→ **DOCUMENT PASSAGE**
◆ ◆ ◆ ◆ ◆ ◆ ◆

Dungeons & Dragons, from the beginning, has allowed player-characters to replenish their hit points both through magical means and through resting. When a cleric casts cure light wounds on a party member, or a PC chugs a potion of healing, those are not boosting a character's luck but are actually providing magical healing of wounds received. Similarly, bed rest slowly restores a character's hit points, representing normal non-magical healing of wounds, not a bizarre mechanic wherein indolence increases plot armor. This remained true for all later versions of D&D published by TSR. If a DM stated "You were hit but your armor stopped the blade" that would indicate a "miss" in terms of D&D's combat, not a hit that would deduct at least 1 hit point, which would then require more healing.

◆ ◆ ◆ ◆ ◆ ◆ ◆

Page images and text extracted from them

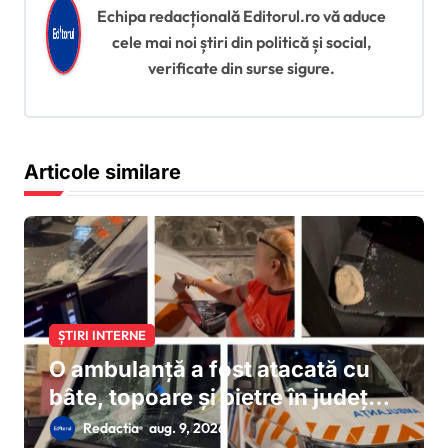
e
Echipa redacțională Editorul.ro vă aduce
î
cele mai noi știri din politică și social,
verificate din surse sigure.
n
a
r
Articole similare
t
i
c
o
l
e
ȘTIRI INTERNE
O ambulanță a fost atacată cu
bâte, topoare și pietre în județul
Cluj pe fondul unor
Redactia
aug. 9, 2026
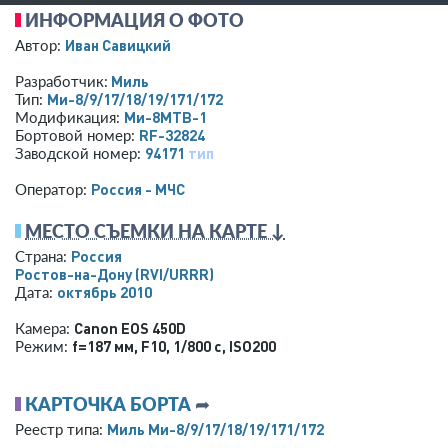
ИНФОРМАЦИЯ О ФОТО
Иван Савицкий
Автор:
Миль
Разработчик:
Ми-8/9/17/18/19/171/172
Тип:
Ми-8МТВ-1
Модификация:
RF-32824
Бортовой номер:
94171
тип
Заводской номер:
Россия - МЧС
Оператор:
МЕСТО СЪЕМКИ НА КАРТЕ ↓
Россия
Страна:
Ростов-на-Дону
(RVI/URRR)
октябрь 2010
Дата:
Canon EOS 450D
Камера:
f=187 мм
,
F10
,
1/800 с
,
ISO200
Режим:
КАРТОЧКА БОРТА
➦
Миль Ми-8/9/17/18/19/171/172
Реестр типа:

◆ ◆ ◆ ◆ ◆ ◆ ◆

→ **TASKS TO COMPLETE**
(1) In the passage on Dungeons & Dragons hit points, what would a DM's statement "You were hit but your armor stopped the blade" indicate in terms of the game's combat?
(2) Continue the passage on Dungeons & Dragons hit points, starting right after its final sentence.

→ **ANSWERS TO THE PROBLEMS**
(1) It would indicate a miss, not a hit that deducts at least 1 hit point.

(2)
Granted, Gary Gygax seems to have been challenged by the realism, or lack thereof, involved with a player-character gaining hit points per level and therefore being able to sustain more physical damage. In the 1978 AD&D Dungeon Masters Guide, Gygax included an aside about hit points asserting they not only reflected ability to withstand damage but also "skill in combat and similar life-or-death situations, the "sixth sense" which warns the individual of some otherwise unforeseen events, sheer luck, and the fantastic provisions of magical protections and/or divine protection. Therefore, constitution affects both actual ability to withstand physical punishment hit points (physique) and the immeasurable areas which involve the sixth sense and luck (fitness)." However, this is another example of Gary venting an opinion without considering the totality of the mechanics in the game he co-created, since D&D's mechanics did exactly mean that leveling up increased a PC's ability to sustain more physical damage, which in turn would require more healing, whether magical or normal. A fighter reduced to 10 hit points from 30 would require twice as much rest to fully heal non-magically than a fighter reduced to 10 hit points from 20, or on average twice as many healing spells.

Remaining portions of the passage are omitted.